President Obama announced today that the federal government will be allocating $250 million to improve training for science and math teachers throughout the country. While believing that the President is well-intended and agreeing with him that the international rankings of American students in math and science need to be improved, 21st Century Jeffersonians should view this effort as a misguided assertion of federal power and yet another erosion of the principles of federalism.

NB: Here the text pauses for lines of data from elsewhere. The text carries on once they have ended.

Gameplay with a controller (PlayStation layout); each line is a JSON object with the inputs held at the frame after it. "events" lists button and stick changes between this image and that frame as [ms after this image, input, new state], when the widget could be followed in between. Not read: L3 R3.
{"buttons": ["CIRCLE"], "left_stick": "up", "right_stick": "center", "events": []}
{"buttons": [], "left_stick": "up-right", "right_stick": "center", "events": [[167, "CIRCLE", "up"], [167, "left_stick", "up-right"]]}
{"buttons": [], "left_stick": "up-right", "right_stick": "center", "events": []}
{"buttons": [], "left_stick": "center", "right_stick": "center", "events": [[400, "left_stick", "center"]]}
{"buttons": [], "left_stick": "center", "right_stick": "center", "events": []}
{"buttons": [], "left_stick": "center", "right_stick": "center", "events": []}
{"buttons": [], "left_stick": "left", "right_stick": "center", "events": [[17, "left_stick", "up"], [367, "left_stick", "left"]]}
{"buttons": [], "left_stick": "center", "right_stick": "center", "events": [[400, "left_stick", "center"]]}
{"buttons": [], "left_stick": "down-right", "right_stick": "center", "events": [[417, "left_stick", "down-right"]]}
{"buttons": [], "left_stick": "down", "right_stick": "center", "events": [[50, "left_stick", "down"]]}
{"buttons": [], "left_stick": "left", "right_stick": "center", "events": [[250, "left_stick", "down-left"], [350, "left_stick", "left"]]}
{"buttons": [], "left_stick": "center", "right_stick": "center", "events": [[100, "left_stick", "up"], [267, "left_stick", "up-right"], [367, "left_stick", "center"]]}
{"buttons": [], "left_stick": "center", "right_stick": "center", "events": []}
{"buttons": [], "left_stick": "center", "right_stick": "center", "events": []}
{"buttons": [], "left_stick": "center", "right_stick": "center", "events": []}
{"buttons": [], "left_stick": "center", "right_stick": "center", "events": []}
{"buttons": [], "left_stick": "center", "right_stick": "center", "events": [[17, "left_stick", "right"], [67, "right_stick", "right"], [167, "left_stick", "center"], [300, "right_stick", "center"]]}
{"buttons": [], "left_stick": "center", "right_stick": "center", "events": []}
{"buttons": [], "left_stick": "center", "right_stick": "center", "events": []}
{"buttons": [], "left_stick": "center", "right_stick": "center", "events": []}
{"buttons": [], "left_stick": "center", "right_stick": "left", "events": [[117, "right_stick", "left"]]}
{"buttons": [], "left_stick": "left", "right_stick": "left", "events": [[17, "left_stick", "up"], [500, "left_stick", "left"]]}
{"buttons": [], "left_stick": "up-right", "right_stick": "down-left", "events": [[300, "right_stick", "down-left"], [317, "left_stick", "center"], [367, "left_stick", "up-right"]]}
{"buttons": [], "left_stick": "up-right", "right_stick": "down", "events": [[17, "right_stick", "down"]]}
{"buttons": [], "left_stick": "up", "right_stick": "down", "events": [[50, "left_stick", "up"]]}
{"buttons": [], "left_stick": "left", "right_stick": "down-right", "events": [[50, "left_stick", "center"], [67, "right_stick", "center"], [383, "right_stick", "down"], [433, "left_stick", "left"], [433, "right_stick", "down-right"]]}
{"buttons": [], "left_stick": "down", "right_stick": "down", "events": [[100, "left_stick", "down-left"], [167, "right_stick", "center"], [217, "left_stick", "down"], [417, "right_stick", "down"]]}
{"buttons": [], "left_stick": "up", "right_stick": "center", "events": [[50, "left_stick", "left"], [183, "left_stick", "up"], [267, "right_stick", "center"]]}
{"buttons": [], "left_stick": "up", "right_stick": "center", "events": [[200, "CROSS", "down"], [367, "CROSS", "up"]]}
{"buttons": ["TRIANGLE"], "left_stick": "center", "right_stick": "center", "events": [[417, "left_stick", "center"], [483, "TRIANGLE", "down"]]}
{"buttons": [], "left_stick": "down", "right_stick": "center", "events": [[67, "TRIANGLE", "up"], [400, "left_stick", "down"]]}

The Constitution does not delegate any powers to the federal government in the field of education, which is an issue that should be left entirely to the states. In the last half century, especially since the establishment of the Department of Education in 1980, the federal governmnt in Washington has encroached continually on the independence of state governments in matters of education. Different states have different requirements, and the idea that a congressman in Vermont understands the needs of a student in Oregon better that the local schoolboard is simply ridiculous.
Furthermore, while $250 million may be a very small sliver of the overall federal budget, every single one of those dollars makes the disastrous fiscal situation of the federal government that much worse. It can easily be argued that the money would have been spent in reducing the deficit.
Wherever federal money goes, federal control will inevitably follow, even with the best of intentions. State and local governments should be working hard to improve the quality of math and science education (and, indeed, education in general) because that is part of their duties to their citizens. But as failed efforts like the No Child Left Behind Act have amply demonstrated, interventions by the federal government into the education system usually produce little or no good and a great deal of trouble.
Thanks, Mr. President. But no thanks.